ABOUT THIS EXERCISE
From the records below, return every line containing the word "connectors".

MATERIAL FOR THIS TASK
----------------------------------------
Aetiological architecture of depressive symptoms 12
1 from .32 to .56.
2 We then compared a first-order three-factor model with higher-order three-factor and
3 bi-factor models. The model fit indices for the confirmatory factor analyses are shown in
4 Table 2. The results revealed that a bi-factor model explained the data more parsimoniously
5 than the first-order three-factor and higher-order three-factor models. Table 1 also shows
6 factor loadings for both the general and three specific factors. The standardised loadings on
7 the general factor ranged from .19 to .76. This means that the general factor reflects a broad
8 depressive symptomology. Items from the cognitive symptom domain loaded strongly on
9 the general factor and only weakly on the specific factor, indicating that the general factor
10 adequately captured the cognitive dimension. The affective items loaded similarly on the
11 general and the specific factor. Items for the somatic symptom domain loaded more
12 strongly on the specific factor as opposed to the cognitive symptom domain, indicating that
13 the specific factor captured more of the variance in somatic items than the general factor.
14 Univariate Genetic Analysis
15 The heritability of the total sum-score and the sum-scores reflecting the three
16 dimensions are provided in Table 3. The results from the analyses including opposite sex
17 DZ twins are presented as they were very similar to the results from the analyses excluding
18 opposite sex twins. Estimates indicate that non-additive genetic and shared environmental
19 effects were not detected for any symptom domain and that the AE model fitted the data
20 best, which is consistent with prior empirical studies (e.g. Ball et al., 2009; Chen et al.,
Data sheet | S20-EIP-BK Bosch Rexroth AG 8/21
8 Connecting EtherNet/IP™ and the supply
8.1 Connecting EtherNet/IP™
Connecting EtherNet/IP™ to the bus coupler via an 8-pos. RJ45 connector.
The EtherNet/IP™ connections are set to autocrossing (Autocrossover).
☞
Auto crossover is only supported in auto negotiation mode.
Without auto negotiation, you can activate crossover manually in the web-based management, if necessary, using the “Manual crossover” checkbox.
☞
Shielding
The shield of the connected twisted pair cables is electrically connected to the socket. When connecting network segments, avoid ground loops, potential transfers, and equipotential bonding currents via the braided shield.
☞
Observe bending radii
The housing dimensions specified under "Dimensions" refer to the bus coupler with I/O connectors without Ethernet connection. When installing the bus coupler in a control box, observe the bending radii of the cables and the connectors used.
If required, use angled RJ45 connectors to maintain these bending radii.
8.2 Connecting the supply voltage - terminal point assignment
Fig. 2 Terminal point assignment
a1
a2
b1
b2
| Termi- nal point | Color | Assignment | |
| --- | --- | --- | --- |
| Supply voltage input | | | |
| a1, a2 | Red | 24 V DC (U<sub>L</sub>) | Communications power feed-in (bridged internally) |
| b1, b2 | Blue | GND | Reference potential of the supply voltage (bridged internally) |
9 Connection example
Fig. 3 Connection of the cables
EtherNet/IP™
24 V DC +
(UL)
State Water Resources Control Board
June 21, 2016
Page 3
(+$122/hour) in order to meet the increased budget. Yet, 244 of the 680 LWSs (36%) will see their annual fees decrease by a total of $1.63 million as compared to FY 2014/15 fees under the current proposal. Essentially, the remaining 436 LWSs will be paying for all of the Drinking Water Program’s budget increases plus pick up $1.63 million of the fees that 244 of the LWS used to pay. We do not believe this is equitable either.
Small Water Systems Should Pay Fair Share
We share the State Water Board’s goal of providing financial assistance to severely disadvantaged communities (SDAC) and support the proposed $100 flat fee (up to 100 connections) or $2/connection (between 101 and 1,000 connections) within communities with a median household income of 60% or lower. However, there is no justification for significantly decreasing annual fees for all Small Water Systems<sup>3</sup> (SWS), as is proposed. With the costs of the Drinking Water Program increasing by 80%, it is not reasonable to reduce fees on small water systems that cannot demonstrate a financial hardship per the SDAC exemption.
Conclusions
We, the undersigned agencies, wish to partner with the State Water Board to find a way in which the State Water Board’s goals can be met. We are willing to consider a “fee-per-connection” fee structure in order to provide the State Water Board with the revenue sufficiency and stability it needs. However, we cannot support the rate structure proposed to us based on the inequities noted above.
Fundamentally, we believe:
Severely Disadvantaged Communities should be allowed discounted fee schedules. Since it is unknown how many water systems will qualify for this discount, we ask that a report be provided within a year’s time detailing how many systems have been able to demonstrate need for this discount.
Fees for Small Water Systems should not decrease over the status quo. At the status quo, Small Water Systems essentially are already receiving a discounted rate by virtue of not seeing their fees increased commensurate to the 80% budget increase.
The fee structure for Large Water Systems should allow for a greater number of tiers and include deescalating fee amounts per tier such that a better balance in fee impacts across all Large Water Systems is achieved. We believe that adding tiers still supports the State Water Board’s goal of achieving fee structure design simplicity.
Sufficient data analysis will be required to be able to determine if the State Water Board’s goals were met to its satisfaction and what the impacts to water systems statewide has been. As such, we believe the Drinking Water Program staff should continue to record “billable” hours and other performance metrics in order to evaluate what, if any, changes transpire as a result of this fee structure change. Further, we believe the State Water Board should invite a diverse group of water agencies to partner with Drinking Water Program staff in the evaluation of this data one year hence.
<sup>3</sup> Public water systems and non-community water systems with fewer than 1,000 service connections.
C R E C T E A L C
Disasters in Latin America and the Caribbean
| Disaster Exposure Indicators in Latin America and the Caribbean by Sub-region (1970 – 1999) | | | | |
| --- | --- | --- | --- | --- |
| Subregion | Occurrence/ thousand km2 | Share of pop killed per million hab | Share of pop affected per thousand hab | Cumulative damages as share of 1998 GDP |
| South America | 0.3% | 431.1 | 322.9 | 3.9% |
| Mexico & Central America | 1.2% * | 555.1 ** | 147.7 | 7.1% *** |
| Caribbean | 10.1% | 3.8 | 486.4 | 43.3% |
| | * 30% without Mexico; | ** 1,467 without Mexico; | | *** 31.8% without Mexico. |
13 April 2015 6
----------------------------------------
SOLUTION TO THE PROBLEM
The housing dimensions specified under "Dimensions" refer to the bus coupler with I/O connectors without Ethernet connection. When installing the bus coupler in a control box, observe the bending radii of the cables and the connectors used.
If required, use angled RJ45 connectors to maintain these bending radii.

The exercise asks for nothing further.